Report on Popocatepetl (Mexico) — 23 March-29 March 2016

Smithsonian / US Geological Survey Weekly Volcanic Activity Report, 23 March-29 March 2016
Managing Editor: Sally Kuhn Sennert

Please cite this report as:

Global Volcanism Program, 2016. Report on Popocatepetl (Mexico). In: Sennert, S K (ed.), Weekly Volcanic Activity Report, 23 March-29 March 2016. Smithsonian Institution and US Geological Survey.

Volcano Profile |  Weekly Report (23 March-29 March 2016)


Popocatepetl

Mexico

19.023°N, 98.622°W; summit elev. 5393 m

All times are local (unless otherwise noted)


CENAPRED reported that during 22-29 March the seismic network at Popocatépetl recorded 6-60 daily emissions that sometimes contained ash; 127 were detected on 28 March. Crater incandescence was observed on most nights. At 1052 on 24 March an ash plume rose 1.6 km above the crater and drifted NE. At 0026 the next morning a low-intensity explosion generated an ash plume that rose 500 m and drifted NE. Incandescent tephra was ejected as far as 400 m onto the N flank. Explosions during 27-29 March generated plumes that rose as high as 1.5 km. The Alert Level remained at Yellow, Phase Two.
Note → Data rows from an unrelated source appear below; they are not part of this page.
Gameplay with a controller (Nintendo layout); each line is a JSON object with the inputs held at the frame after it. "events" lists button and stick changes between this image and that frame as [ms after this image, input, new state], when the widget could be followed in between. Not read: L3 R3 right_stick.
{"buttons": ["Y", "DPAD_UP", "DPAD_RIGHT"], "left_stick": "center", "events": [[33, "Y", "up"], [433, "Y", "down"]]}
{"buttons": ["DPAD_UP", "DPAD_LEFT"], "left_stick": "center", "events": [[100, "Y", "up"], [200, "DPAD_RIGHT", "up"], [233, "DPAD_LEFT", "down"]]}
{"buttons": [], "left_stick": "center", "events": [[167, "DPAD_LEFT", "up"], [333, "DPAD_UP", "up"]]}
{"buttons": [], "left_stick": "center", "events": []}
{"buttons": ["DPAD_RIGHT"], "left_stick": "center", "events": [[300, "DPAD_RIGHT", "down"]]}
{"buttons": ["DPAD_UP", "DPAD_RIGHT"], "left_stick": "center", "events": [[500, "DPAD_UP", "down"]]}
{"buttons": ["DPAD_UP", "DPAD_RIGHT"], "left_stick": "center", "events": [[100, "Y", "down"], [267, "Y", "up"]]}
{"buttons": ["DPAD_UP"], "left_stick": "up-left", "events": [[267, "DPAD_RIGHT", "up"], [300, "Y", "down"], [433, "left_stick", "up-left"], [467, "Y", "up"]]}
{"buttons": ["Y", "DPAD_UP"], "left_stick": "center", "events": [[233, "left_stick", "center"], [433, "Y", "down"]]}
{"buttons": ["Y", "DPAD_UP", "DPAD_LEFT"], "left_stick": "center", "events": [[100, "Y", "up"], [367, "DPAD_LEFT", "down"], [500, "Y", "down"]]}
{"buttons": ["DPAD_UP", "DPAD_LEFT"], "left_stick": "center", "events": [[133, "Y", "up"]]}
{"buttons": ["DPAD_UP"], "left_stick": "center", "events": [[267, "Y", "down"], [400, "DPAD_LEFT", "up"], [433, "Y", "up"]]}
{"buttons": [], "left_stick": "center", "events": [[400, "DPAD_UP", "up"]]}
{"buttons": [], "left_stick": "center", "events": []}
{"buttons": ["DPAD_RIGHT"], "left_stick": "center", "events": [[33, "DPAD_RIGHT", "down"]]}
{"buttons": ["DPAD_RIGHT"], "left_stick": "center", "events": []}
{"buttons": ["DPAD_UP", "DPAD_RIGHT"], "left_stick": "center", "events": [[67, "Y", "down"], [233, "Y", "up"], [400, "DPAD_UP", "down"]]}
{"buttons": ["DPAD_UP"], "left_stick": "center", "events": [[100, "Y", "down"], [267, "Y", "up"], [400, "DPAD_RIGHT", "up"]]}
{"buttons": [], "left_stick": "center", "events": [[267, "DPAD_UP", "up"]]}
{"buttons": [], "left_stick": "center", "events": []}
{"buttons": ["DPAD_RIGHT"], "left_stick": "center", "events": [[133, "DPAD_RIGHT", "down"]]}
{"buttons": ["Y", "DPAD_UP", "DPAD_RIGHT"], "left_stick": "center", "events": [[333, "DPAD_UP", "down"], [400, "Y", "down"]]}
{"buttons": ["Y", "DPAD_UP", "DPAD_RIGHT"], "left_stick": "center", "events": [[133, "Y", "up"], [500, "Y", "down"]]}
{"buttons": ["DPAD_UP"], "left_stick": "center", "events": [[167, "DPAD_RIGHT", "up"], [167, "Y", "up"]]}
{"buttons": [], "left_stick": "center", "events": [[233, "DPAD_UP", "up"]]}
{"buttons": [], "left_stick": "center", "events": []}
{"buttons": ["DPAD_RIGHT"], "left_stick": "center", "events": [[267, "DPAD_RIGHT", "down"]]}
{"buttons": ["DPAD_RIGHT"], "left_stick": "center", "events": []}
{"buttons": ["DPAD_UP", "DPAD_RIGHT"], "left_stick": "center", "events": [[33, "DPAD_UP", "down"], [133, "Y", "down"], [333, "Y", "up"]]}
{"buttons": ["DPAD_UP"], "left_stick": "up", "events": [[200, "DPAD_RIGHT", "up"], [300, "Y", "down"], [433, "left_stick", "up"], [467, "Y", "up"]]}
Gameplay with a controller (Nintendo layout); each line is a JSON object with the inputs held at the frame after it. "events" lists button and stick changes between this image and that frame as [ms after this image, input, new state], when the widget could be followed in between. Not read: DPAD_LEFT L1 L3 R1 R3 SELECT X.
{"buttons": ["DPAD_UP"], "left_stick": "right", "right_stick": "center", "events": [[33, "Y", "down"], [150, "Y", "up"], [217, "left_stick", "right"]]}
Geologic Background. Volcán Popocatépetl, whose name is the Aztec word for smoking mountain, rises 70 km SE of Mexico City to form North America's 2nd-highest volcano. The glacier-clad stratovolcano contains a steep-walled, 400 x 600 m wide crater. The generally symmetrical volcano is modified by the sharp-peaked Ventorrillo on the NW, a remnant of an earlier volcano. At least three previous major cones were destroyed by gravitational failure during the Pleistocene, producing massive debris-avalanche deposits covering broad areas to the south. The modern volcano was constructed south of the late-Pleistocene to Holocene El Fraile cone. Three major Plinian eruptions, the most recent of which took place about 800 CE, have occurred since the mid-Holocene, accompanied by pyroclastic flows and voluminous lahars that swept basins below the volcano. Frequent historical eruptions, first recorded in Aztec codices, have occurred since Pre-Columbian time.